Vendredi 22 Novembre 2024
Auteur
Date
03.03.2017
Partager
Rares sont les domaines qui peuvent se targuer de près de 50 ans en bio. Et pour cause, Maurice Combier s’est battu des les années 1960 pour faire reconnaître ce mode de viticulture en vallée du Rhône. Son fils Laurent perpétue cette philosophie.
Camille Combier, grand-père de Laurent, polyculteur et éleveur, est descendu d’Ardèche dans les années 1930 pour acheter une propriété en vallée du Rhone, à La Roche-de-Glun, et y faire des abricotiers et de la vigne. Après la guerre, le paysan vigneron commence à vendre son vin en cubi autour de chez lui et en 1952, il plante sur un mamelon caillouteux le Clos des Grives, tout en syrah en sélection massale d’Hermitage. Le sol argilo-calcaire, entre éboulis de l’Isère et le Rhône et ses galets roulés, apporte de la finesse aux tanins, tout en dentelles. En 1962, il est exproprié de sa cave pour la construction du canal du Rhône et part s’installer à Pont d’Isère. Il vend des raisins à Jaboulet et à la cave de Tain l’Ermitage. À l’époque, il mise surtout sur l’arboriculture plus rémunératrice que la vigne. Son fils Maurice, qui le rejoint sur son activité au début des années 60, est un visionnaire avec une autre approche de l’agriculture. Il se lance dans le bio pour la vigne comme pour les arbres. « Mon père passait pour le fou du coin, avoue Laurent Combier. Les voisins persuadés qu’il ne tiendrait pas, s’imaginaient déjà se partager la propriété mais il a persévéré et finalement ce sont les techniciens de la chambre d’agriculture qui ont défilé chez lui pour plancher sur une reconnaissance officielle du bio. L’obtention du logo en 1981 au bout de 15 ans de bataille a été un moment fort pour lui ».
Un sol vivant et un style
Laurent arrive à la fin des années 80, juste avant la construction de la nouvelle cave. « C’est un beau métier tellement riche; il faut être à l’écoute de la terre et de la nature, et vinifier comme un chef cuisinier pour affirmer un style tout en n’oubliant pas d’être un commerçant. Mais à l’époque, il faut reconnaître que les vins bios n’étaient pas toujours bons, le logo AB est un résultat de moyen pas de qualité. Si un sol vivant est indispensable pour obtenir un meilleur raisin et exprimer le meilleur du terroir, il faut ensuite avoir le bon outil pour le transformer en respectant la matière première. Plus de 60% vient du vignoble, et le reste tient de la vinification ». Laurent a travaillé 25 ans avec son père, disparu il y a deux ans.

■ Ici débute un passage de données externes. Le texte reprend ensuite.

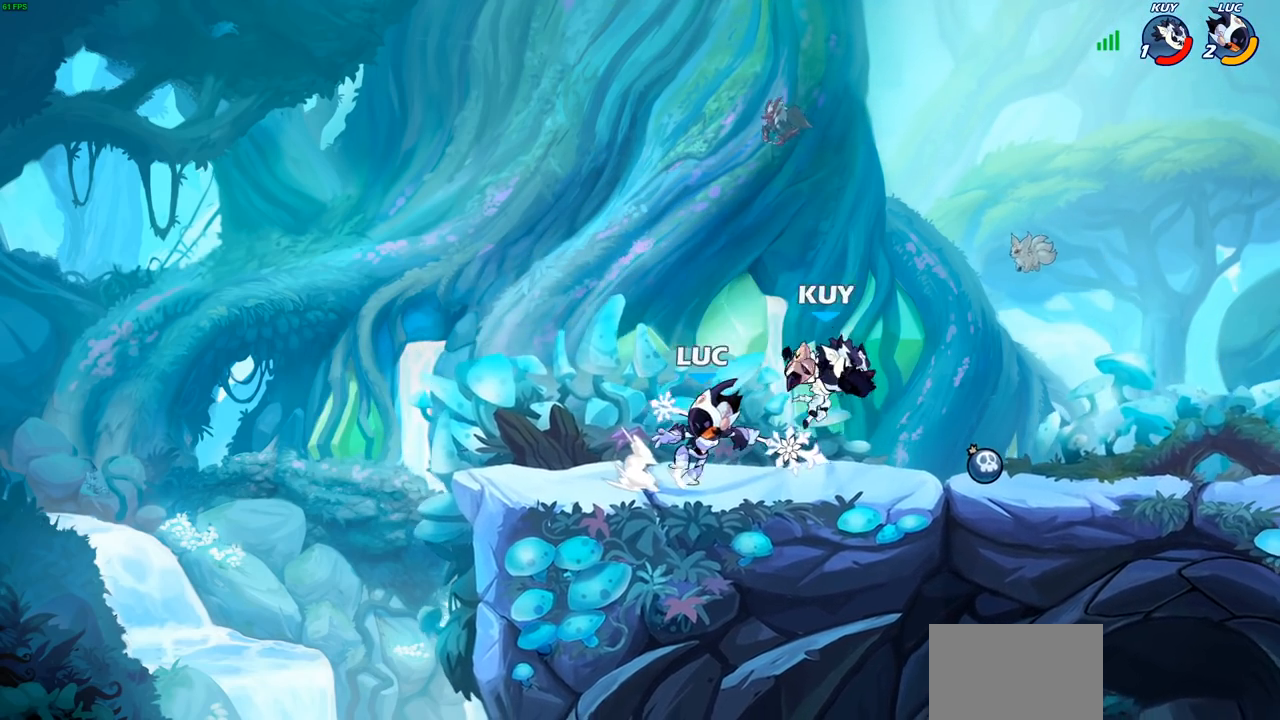
{"buttons": [], "left_stick": "center", "right_stick": "center"}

Le domaine qui est passé de 5 à 50 ha en 25 ans, est toujours en bio et travaillé selon les principes de biodynamie, « un prolongement logique de la démarche, mais avec cette taille, difficile de revendiquer la certification. La réflexion permet néanmoins de mieux comprendre son vignoble et on le retrouve dans les vins avec une plus grande perception des arômes et des tanins plus harmonieux ».
Un trio Infernal en Priorat
Le domaine Combier produit quatre cuvées domaine et le Clos des Grives. Les jeunes vignes servent à l’élaboration de la cuvée Laurent Combier avec un élevage en œuf béton pour des tanins plus polissés. Outre 6 ha supplémentaires sur le nord de l’appellation, rachetés en 2010 (la cave Bégot), Laurent Combier, a étendu son vignoble en 2002… dans le Priorat en Espagne avec deux compères de longue date, Jean-Michel Gérin (Domaine Gérin) et Peter Fischer (Révelette). « C’était une opportunité, le terroir entre 300 et 600 m d’altitude nous a plu et c’est un domaine facile d’accès. Il faut reconnaître qu’il est plus facile de faire du bio en Espagne grâce à une faible pluviométrie, même si en vallée du Rhône, on a un atout non négligeable, le VDN – traduire le Vent Du Nord, le mistral ». Le trio a trouvé pour son domaine Infernal un chef de culture catalan, Pep Aguilar, qui suit au quotidien les 6,5 ha en production, surtout en rouge avec grenache, carignan et syrah, un blanc à base de macabeu et grenache blanc. « Pour élaborer les cuvées, on discute beaucoup entre nous – on y va toujours une dizaine de fois par an – et quand on n’arrive pas à se mettre d’accord, c’est Pep qui décide » conclut Laurent Combier.
Avec l’arrivée de la nouvelle génération, Julien et David, le domaine prévoit en 2017 l’agrandissement de la cave et l’acquisition de nouvelles parcelles en Crozes-Hermitage avec un programme de mise en place de haies et de zones de biodiversité.